• [GIVEN REQUEST A]: Find each line in the records that contains the string "true", and copy those lines.

• [PASSAGE SHOWN]:
>>>

Support gradient norm computation with respect to a subset of variables.

tensorflower-gardener · tensorflower-gardener · commit 7796369d8b5c · 2023-03-24T14:57:54.000-07:00
PiperOrigin-RevId: 519245638
diff --git a/tensorflow_privacy/privacy/fast_gradient_clipping/BUILD b/tensorflow_privacy/privacy/fast_gradient_clipping/BUILD
@@ -35,8 +35,10 @@ py_library(
 
 py_test(
     name = "clip_grads_test",
+    size = "large",
     srcs = ["clip_grads_test.py"],
     python_version = "PY3",
+    shard_count = 8,
     srcs_version = "PY3",
     deps = [
         ":clip_grads",
diff --git a/tensorflow_privacy/privacy/fast_gradient_clipping/clip_grads.py b/tensorflow_privacy/privacy/fast_gradient_clipping/clip_grads.py
@@ -54,7 +54,11 @@ def registry_generator_fn(layer_instance, args, kwargs):
         (layer_vars, layer_outputs, layer_sqr_norm_fn) = registry_fn(
             layer_instance, args, kwargs, tape, num_microbatches
         )

<<<

[Dataset excerpts]
>>>

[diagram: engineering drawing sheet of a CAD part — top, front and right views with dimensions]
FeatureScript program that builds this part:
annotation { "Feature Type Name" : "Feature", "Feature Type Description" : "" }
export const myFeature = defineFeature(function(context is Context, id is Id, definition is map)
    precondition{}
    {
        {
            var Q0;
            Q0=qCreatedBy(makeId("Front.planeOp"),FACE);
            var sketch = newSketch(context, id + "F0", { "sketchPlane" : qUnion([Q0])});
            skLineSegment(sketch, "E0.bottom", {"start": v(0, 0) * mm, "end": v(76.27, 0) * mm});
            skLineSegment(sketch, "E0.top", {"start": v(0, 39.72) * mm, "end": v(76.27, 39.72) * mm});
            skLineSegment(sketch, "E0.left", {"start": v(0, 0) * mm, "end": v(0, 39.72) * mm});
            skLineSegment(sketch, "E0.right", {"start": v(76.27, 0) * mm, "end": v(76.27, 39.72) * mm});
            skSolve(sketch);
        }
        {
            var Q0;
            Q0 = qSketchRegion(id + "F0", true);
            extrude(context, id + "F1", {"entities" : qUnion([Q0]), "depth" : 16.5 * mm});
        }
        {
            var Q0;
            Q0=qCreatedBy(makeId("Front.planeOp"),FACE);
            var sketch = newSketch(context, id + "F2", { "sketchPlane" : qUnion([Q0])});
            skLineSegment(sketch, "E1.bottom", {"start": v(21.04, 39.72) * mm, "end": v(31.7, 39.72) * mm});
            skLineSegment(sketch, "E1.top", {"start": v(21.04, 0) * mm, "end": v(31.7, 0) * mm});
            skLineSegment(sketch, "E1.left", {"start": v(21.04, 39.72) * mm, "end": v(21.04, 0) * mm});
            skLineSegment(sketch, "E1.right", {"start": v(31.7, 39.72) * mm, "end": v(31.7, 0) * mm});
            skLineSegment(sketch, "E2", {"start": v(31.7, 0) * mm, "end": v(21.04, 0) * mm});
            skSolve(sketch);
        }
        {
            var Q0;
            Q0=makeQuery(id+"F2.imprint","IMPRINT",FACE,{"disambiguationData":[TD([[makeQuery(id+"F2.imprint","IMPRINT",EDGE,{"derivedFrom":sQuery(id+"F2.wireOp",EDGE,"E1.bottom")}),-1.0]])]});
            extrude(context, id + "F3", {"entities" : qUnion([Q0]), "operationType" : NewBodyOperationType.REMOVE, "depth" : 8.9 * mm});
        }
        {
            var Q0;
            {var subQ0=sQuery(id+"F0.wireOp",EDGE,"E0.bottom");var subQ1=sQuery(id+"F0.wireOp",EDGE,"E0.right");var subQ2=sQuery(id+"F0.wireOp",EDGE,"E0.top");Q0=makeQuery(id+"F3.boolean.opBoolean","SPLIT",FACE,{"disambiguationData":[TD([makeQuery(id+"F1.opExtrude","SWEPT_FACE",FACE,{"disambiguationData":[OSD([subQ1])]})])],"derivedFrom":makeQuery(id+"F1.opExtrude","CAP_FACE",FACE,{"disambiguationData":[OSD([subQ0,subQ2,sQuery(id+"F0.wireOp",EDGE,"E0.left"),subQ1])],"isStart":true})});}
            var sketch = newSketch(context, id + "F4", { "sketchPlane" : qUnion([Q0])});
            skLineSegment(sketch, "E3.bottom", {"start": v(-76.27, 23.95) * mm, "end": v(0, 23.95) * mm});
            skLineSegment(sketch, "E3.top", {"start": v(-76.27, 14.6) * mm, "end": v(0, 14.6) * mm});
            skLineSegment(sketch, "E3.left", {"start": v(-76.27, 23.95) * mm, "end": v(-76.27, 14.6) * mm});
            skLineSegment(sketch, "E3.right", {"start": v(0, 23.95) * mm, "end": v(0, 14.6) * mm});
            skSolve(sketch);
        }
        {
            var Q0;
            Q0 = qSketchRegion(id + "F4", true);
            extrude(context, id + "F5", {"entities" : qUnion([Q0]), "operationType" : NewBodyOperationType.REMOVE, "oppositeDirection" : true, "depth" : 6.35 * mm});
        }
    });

<<<

• [GIVEN REQUEST B]:
Answer these questions about the commit shown above:
(i) What PiperOrigin-RevId does the commit list?
(ii) What size does the commit give the "clip_grads_test" target?
(iii) What shard count does the commit set for that test?

• [TASK SOLUTION A]:
            Q0 = qSketchRegion(id + "F0", true);
            {var subQ0=sQuery(id+"F0.wireOp",EDGE,"E0.bottom");var subQ1=sQuery(id+"F0.wireOp",EDGE,"E0.right");var subQ2=sQuery(id+"F0.wireOp",EDGE,"E0.top");Q0=makeQuery(id+"F3.boolean.opBoolean","SPLIT",FACE,{"disambiguationData":[TD([makeQuery(id+"F1.opExtrude","SWEPT_FACE",FACE,{"disambiguationData":[OSD([subQ1])]})])],"derivedFrom":makeQuery(id+"F1.opExtrude","CAP_FACE",FACE,{"disambiguationData":[OSD([subQ0,subQ2,sQuery(id+"F0.wireOp",EDGE,"E0.left"),subQ1])],"isStart":true})});}
            Q0 = qSketchRegion(id + "F4", true);
            extrude(context, id + "F5", {"entities" : qUnion([Q0]), "operationType" : NewBodyOperationType.REMOVE, "oppositeDirection" : true, "depth" : 6.35 * mm});

• [TASK SOLUTION B]:
(i) 519245638
(ii) "large"
(iii) 8